Our consortium uses forward genetic methods to identify genes that are essential for the mammalian immune response, and to determine their functions relative to one another. The current approach entails the induction of thousands of random germline point mutations on a defined genetic background (C57BL/6) using N-ethyl-N-nitrosourea (ENU), the phenotypic screening of many thousands of mice for specific defects of immunity, and the positional cloning of those transmissible mutations that are detected. Over time, the effects of millions of point mutations that affect coding sense may be probed. In terms of throughput, the ENU mutagenesis effort now underway is among the largest in the world, and presently the only one primarily devoted to the deciphering of innate immunity. The list of transmissible mutations is available on the Mouse Mutants web site. For more detailed description of these studies see our forward genetics page.
Forward Genetics
Forward genetics, coupled with ENU mutagenesis, provides an
unbiased method to identify genes based on observed phenotypes. This method, coupled with well-designed screening
assays, has led to the identification of many genes with previously unknown immunological functions.
Screens may be designed to reveal genes that confer either susceptibility or resistance to infectious challenge.
In addition to revealing unknown genes, ENU mutagenesis can also reveal novel functions for known genes. Because it is a point mutagen, ENU creates many different shades of phenotypic change: null mutations, hypomorphic mutations, hypermorphic mutations, and neomorphic mutations have all been reported. Where a knockout allele may cause embryonic lethality, it is commonly observed that alleles produced by ENU can be viable and informative. Indeed, it is likely that all genes have viable variant alleles.

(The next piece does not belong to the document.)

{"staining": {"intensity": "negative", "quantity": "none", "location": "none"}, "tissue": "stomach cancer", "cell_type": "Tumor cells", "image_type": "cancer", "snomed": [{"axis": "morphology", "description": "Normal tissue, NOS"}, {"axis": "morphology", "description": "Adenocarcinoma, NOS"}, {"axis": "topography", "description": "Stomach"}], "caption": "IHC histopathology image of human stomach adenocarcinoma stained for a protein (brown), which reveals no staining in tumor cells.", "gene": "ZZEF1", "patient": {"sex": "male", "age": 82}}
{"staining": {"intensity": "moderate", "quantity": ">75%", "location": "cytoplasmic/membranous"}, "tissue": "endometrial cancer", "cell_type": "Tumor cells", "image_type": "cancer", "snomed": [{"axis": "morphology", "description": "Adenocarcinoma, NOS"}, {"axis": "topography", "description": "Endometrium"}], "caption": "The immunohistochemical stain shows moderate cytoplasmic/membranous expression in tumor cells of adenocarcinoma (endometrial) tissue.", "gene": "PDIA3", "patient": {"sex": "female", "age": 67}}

ENU mutagenesis offers additional advantages over knockout mice. ENU produces mutations on a defined genetic background; by contrast, most knockout mice are produced on a mixed background and even after extensive backcrossing to a defined strain, the congenic interval that contains the knockout mutation also contains a large number of other mutations with undefined effects. Moreover, knockout and gene trap alleles can (and often do) influence the behavior of neighboring loci. For these reasons, ENU mutant mice provide better raw material than knockout mutations for systems biology studies, including microarray and proteomic analysis. Each center for mutagenesis has an impressive track record in the production and isolation of germ-line mutations affecting various aspects of immunity. The TSRI and ANU facilities each currently produce far more germline mutations than any other ENU mutagenesis facilities in the world. They are also the only two ENU mutagenesis programs in the world that focus entirely on immunological phenotypes.
At TSRI, more than 87,000 germline mutant mice have been produced and subjected to various screens. Among these are 62,000 G3 mice, derived from more than 7,000 G1 animals. These have collectively sustained more than 100,000 homozygous coding changes compatible with survival to the age of weaning. The full list of available mutants may be found at mutagenetix.scripps.edu.
At ANU, several thousand pedigrees of G3 animals have been systematically screened for important immunological traits including: flow cytometric screens of lymphocyte subsets; induced antibody responses to Bordetella pertussis, haptenated proteins, and polysaccharides; immunohistological organization of lymphoid tissues; susceptibility to systemic lupus; and susceptibility to type 1 diabetes. To date, the ANU group and its collaborators have mapped 49 new strains to specific chromosomal intervals and identified the mutated gene in 74% of these. These have revealed entirely new pathways and genes, such as the Roquin gene which regulates autoimmunity, follicular helper T cell formation, and ICOS expression at the level of mRNA stability.